3. Applications to leverage big data: When access and metadata are addressed, healthcare must still address the challenge of modernizing application infrastructure. In other industries, applications are built as components, allowing the best components to be reused, improved, and scale. In healthcare, applications tend to be built vertically, starting from source data and recreating extraction, data mining, and user interface techniques in custom solutions. Unfortunately, constantly creating end-to-end software from scratch limits innovation, undermines application power, increases expense, and it fails to allow for the low cost, rapidly built, powerful applications seen in other industries.
Despite healthcare’s limitations in dealing with data, the industry’s outlook on data is getting brighter.

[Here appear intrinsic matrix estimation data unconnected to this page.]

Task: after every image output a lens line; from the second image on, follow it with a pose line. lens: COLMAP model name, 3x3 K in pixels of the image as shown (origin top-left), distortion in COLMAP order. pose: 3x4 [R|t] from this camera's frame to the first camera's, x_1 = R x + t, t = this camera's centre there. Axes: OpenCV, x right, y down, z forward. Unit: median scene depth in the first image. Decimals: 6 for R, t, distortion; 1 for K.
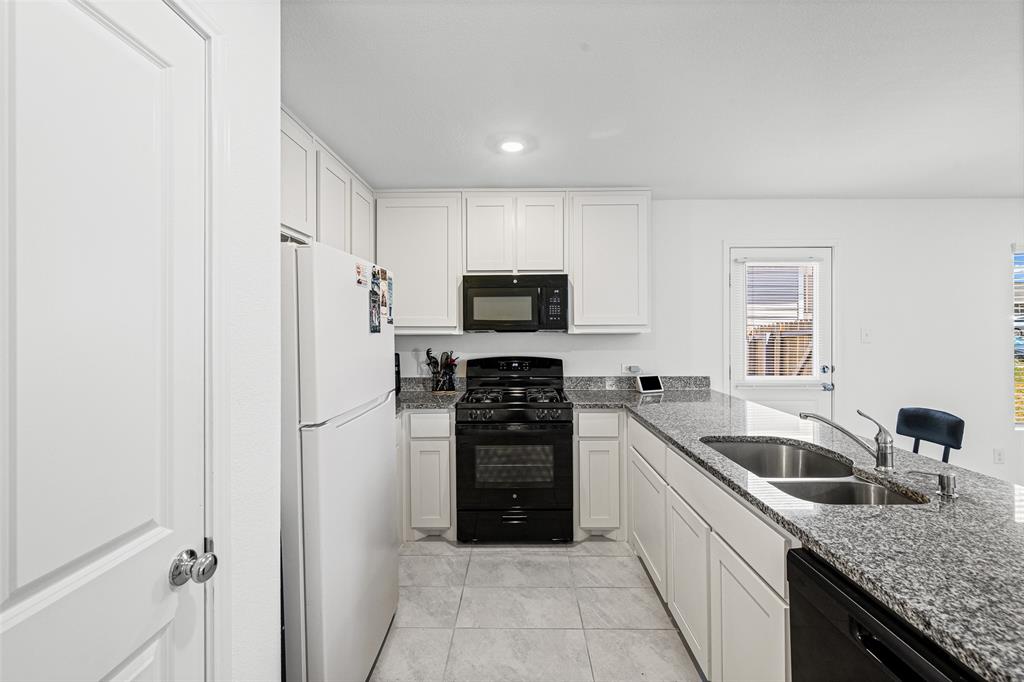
lens RADIAL K [[408.0, 0, 516.6], [0, 408.0, 331.2], [0, 0, 1]] dist [0.005416, 0.000108]
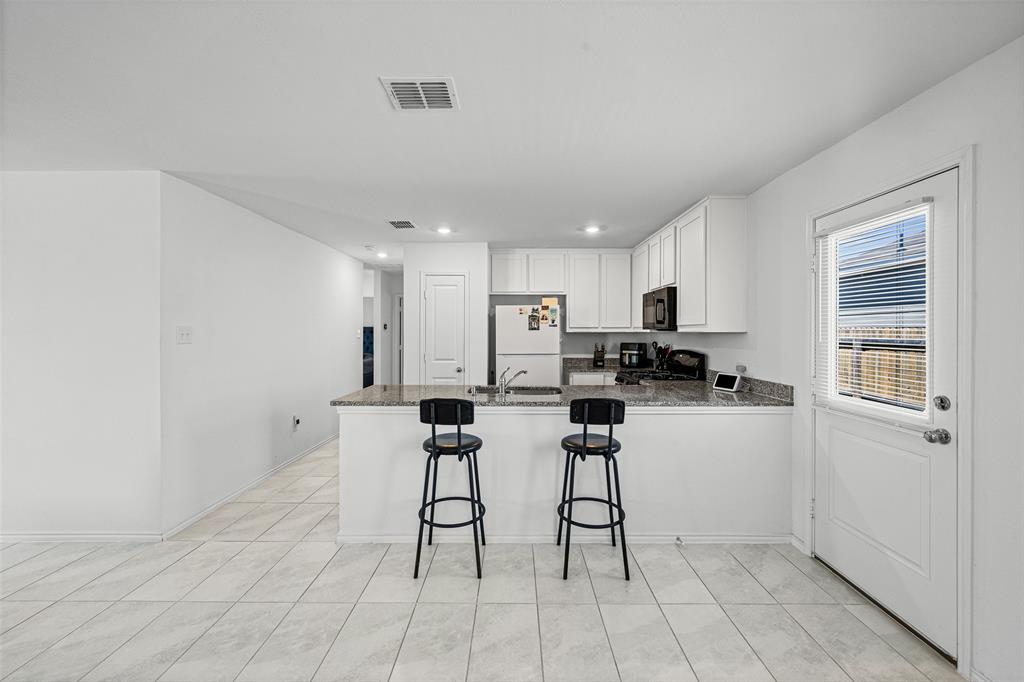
lens RADIAL K [[408.0, 0, 514.7], [0, 408.0, 333.5], [0, 0, 1]] dist [0.005416, 0.000108]
pose [[0.007852, 0.009061, -0.999928, 1.519647], [-0.004359, 0.999950, 0.009027, 0.001611], [0.999960, 0.004287, 0.007891, 0.531097]]
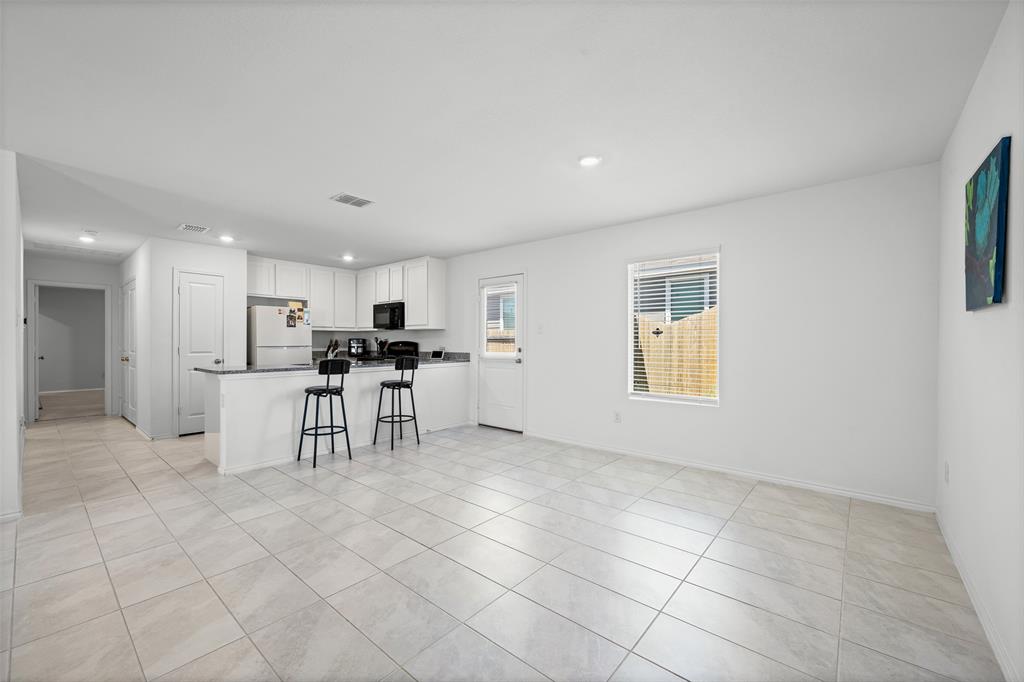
lens RADIAL K [[408.0, 0, 509.6], [0, 408.0, 344.6], [0, 0, 1]] dist [0.005416, 0.000108]
pose [[0.764833, 0.010469, -0.644144, 2.089232], [-0.007444, 0.999945, 0.007413, 0.071211], [0.644186, -0.000875, 0.764868, -0.294896]]
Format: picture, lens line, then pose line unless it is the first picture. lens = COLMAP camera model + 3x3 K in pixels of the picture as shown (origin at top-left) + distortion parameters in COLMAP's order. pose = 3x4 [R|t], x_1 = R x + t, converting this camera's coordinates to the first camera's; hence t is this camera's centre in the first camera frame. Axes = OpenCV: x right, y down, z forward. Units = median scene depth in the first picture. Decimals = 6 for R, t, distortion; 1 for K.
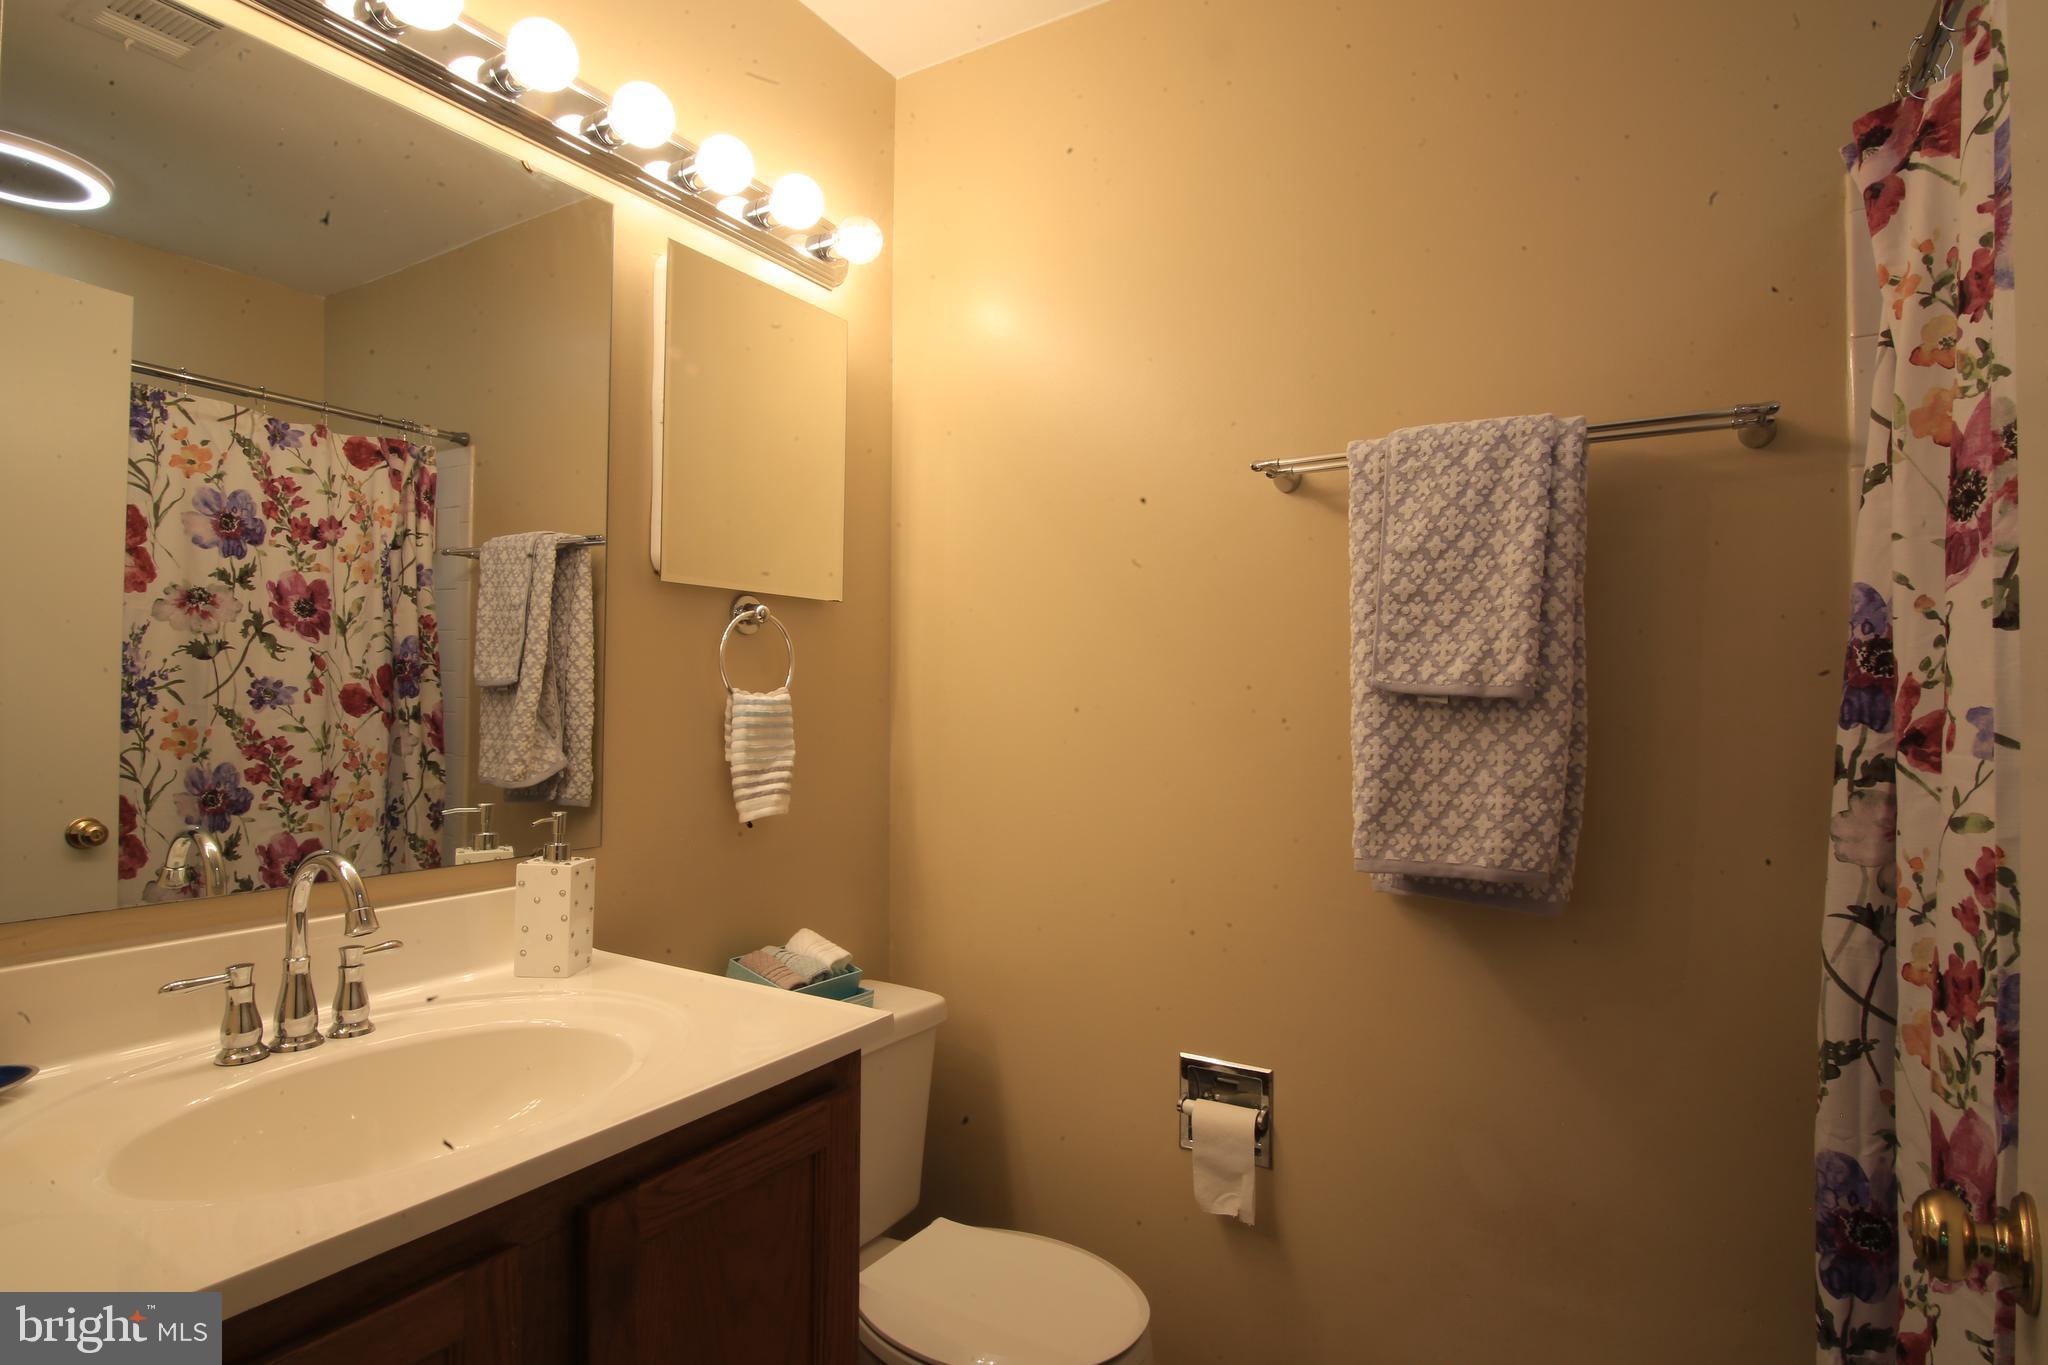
lens RADIAL K [[1048.9, 0, 1017.7], [0, 1048.9, 680.0], [0, 0, 1]] dist [-0.020762, -0.000499]
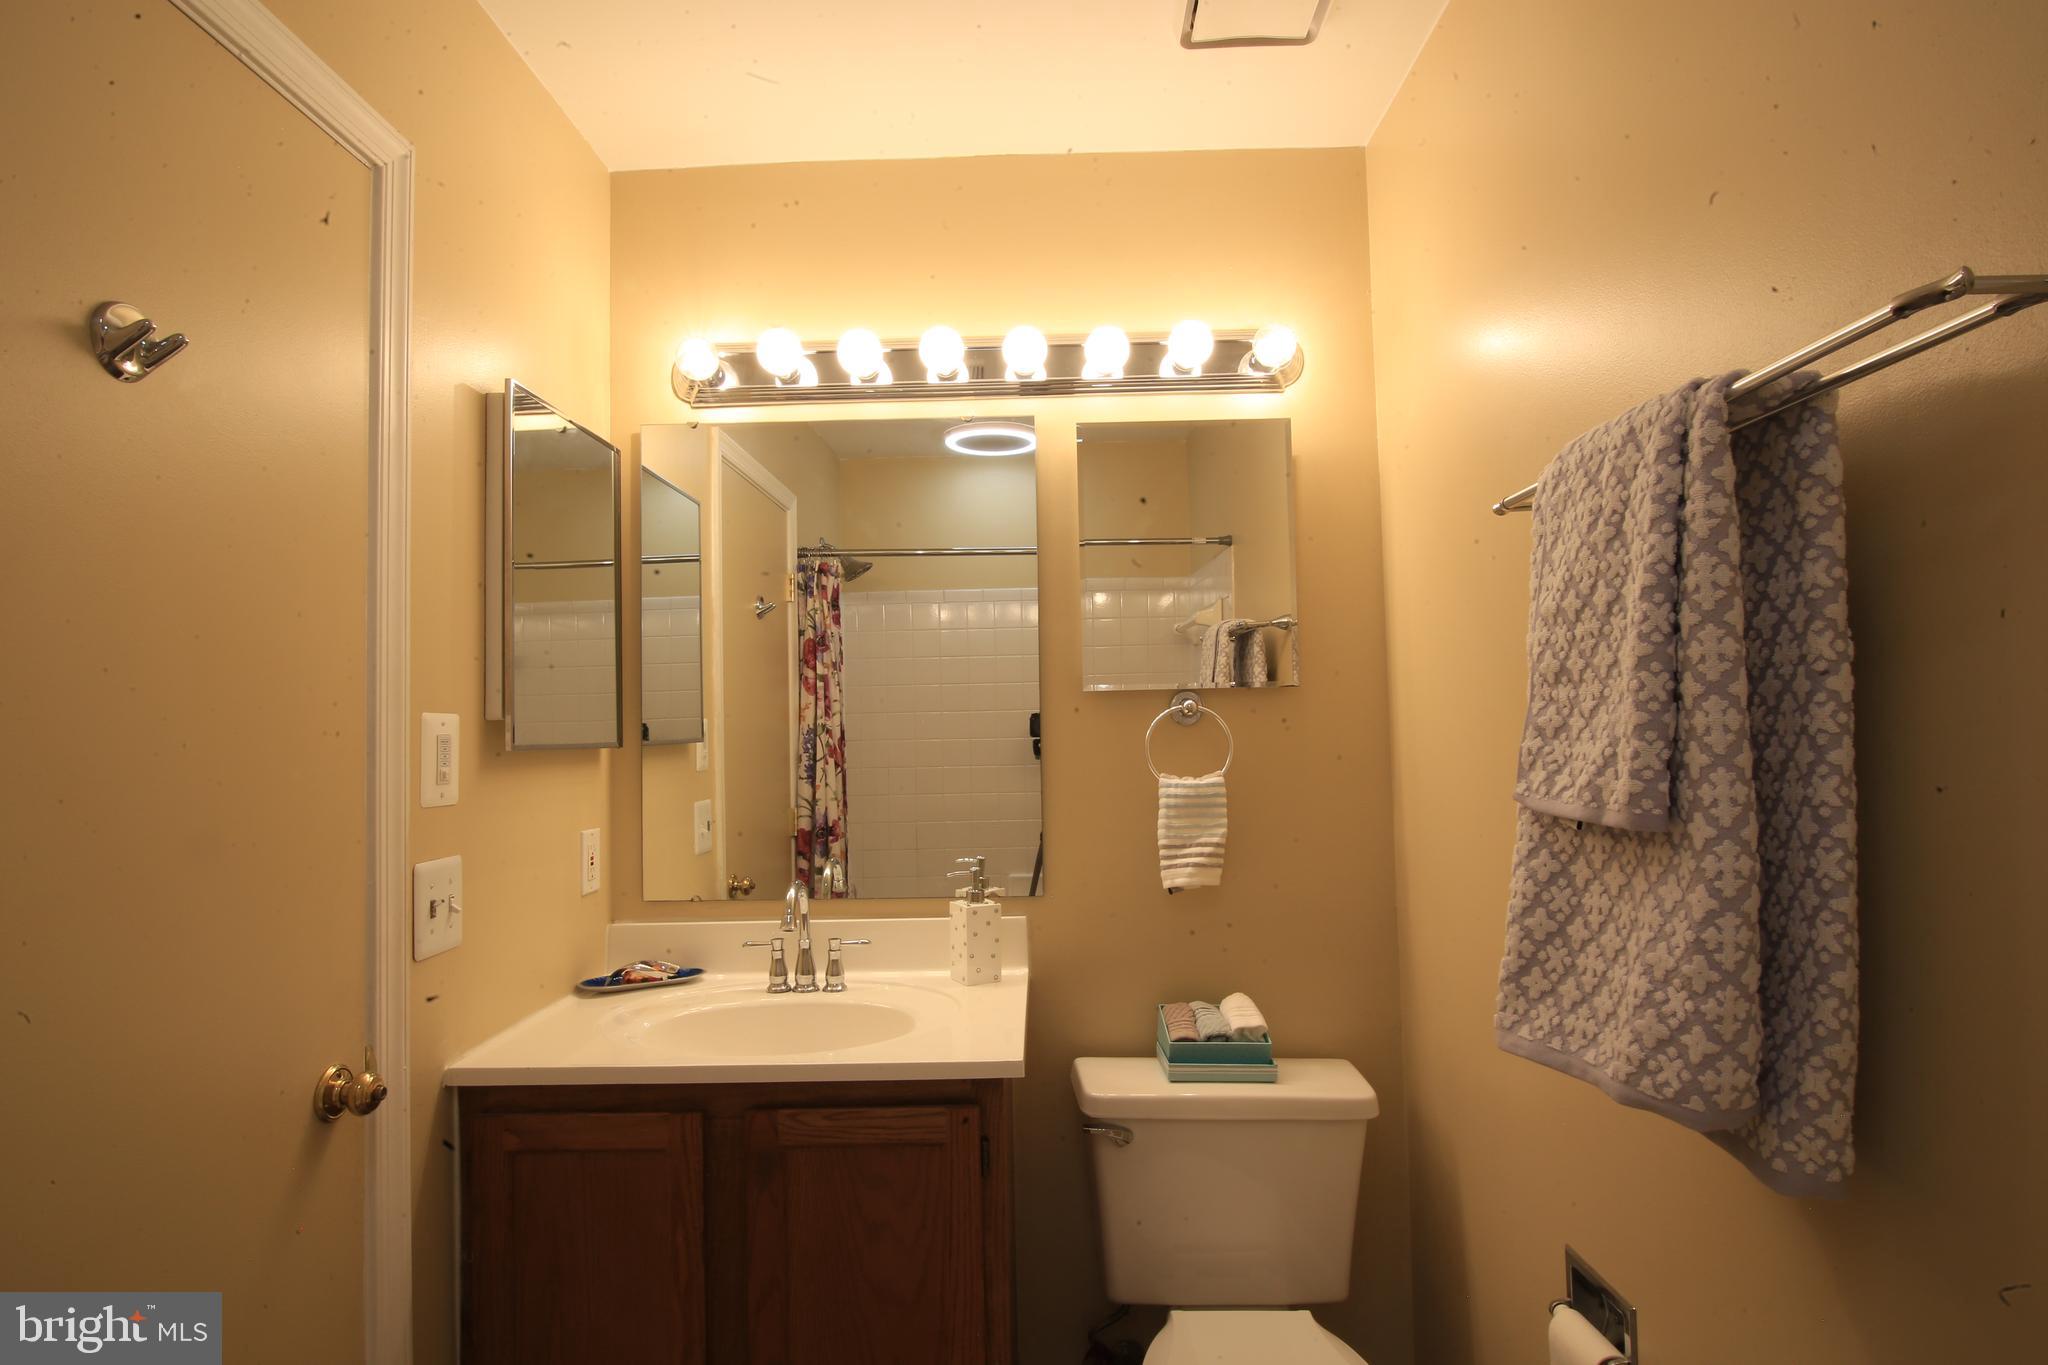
lens RADIAL K [[1048.9, 0, 1017.7], [0, 1048.9, 680.0], [0, 0, 1]] dist [-0.020762, -0.000499]
pose [[0.506755, -0.060854, -0.859940, 0.809862], [0.041011, 0.998078, -0.046462, -0.059486], [0.861114, -0.011722, 0.508277, 0.317064]]
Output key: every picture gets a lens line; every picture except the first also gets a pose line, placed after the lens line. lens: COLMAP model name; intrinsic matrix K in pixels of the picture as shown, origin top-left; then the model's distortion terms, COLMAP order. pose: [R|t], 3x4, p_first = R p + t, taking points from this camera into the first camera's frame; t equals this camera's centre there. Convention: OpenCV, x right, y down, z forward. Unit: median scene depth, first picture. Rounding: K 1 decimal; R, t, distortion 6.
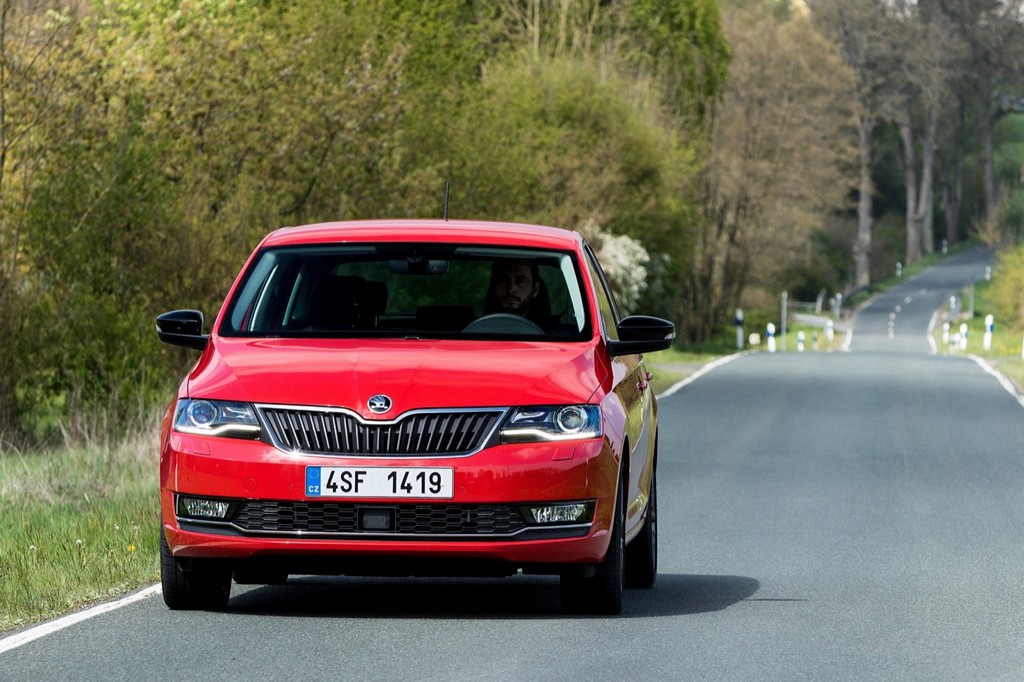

The shift to data-driven healthcare
Healthcare has cause for optimism. Industry and government incentives, as well as HIE systems and technologies, are coming to grips with data access. At the same time, leading companies in terminology services, natural language processing (NLP), and data warehousing are addressing data structuring and grouping, providing the annotation needed to empower applications. Application vendors have begun the transition to modern development techniques, building on top of best-of-breed data components and providing cloud offerings. While the process isn’t fast, it’s moving forward.
The question is not whether big data will revolutionize healthcare – the question is, when?
The first applications in data-driven healthcare are likely to be for local quality and efficiency improvement.
Then, as providers make meaningful gains locally, they will join the drive toward regional population healthcare and testing and distribution of best practices. Finally, with broad availability of de-identified content, providers can make rapid strides in assessing interventions and outcomes to improve the standard of care globally.
The benefits of utilizing big data are great, but the challenges are significant. The industry must overcome a longstanding reluctance to re-engineer and improve processes. It must address information security needs for identified and de-identified data usage. And it must accept necessary business model changes and make peace with crossing institutional and political boundaries. Fortunately, most healthcare professionals entered the industry to benefit society. Their hearts are in the right place, and they share a common goal.
As the industry overcomes these barriers, the opportunity to improve health will grow as big as the term “big data” implies.
Dan Riskin, MD, is the CEO of Health Fidelity, provider of a commercial-grade, cloud-based natural language processing (NLP) service. Riskin is also a consulting assistant professor at Stanford University.